■ **TASK REQUIREMENTS**: Begin your copy at the line with "1: -22 -> -18.9" in the records below and end it at the line with "2020-03-28: 8 -> 7", restating each line word for word; omit the pictures.

■ **DATA EXTRACTS**:
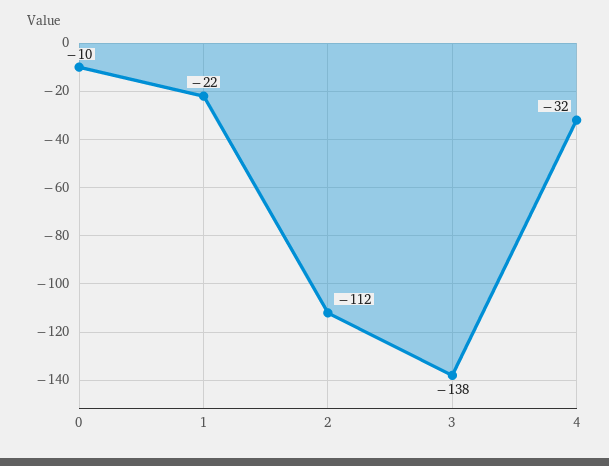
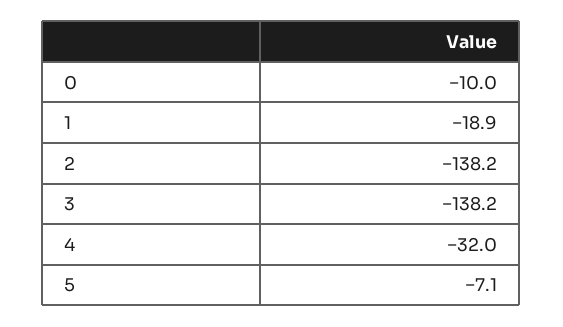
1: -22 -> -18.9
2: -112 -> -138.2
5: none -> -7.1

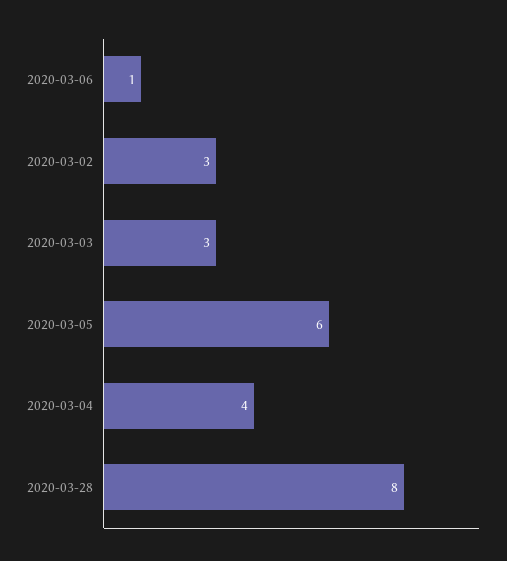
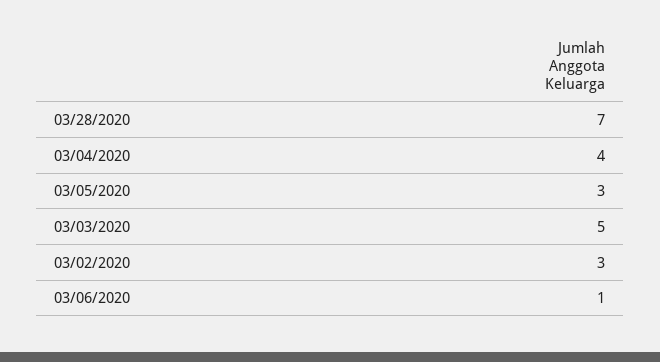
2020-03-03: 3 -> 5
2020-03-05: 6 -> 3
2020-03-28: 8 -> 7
...
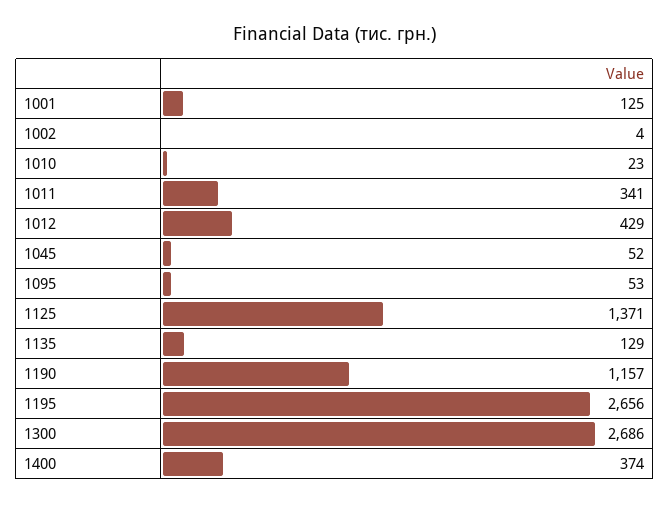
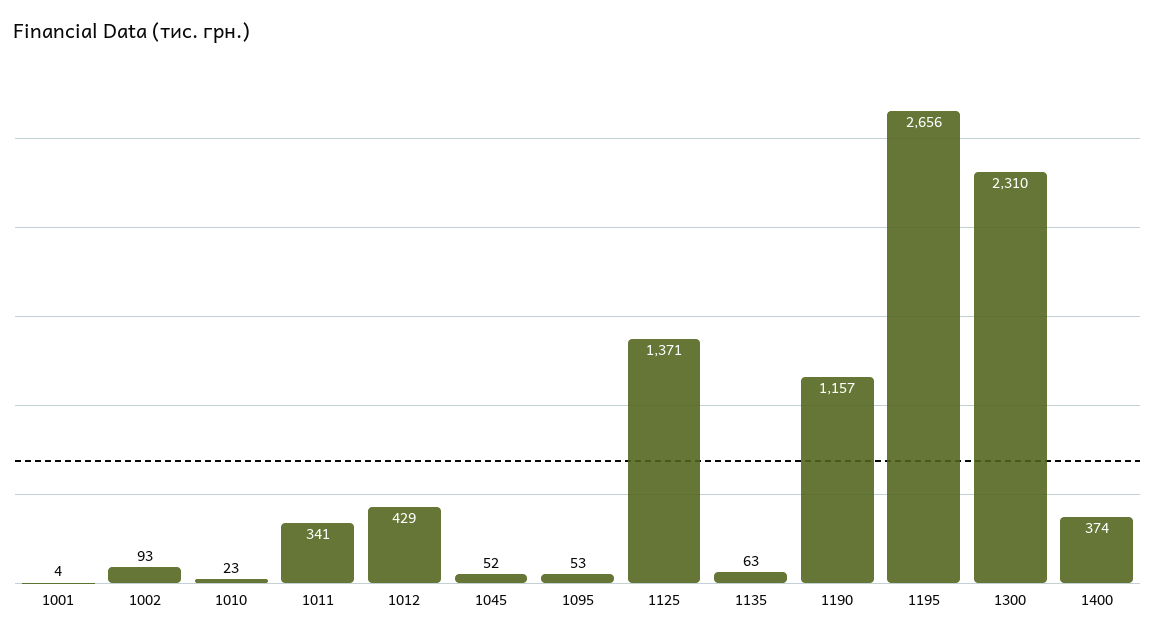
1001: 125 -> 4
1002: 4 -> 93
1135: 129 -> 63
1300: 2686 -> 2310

■ **EXPECTED ANSWER**:
1: -22 -> -18.9
2: -112 -> -138.2
5: none -> -7.1

2020-03-03: 3 -> 5
2020-03-05: 6 -> 3
2020-03-28: 8 -> 7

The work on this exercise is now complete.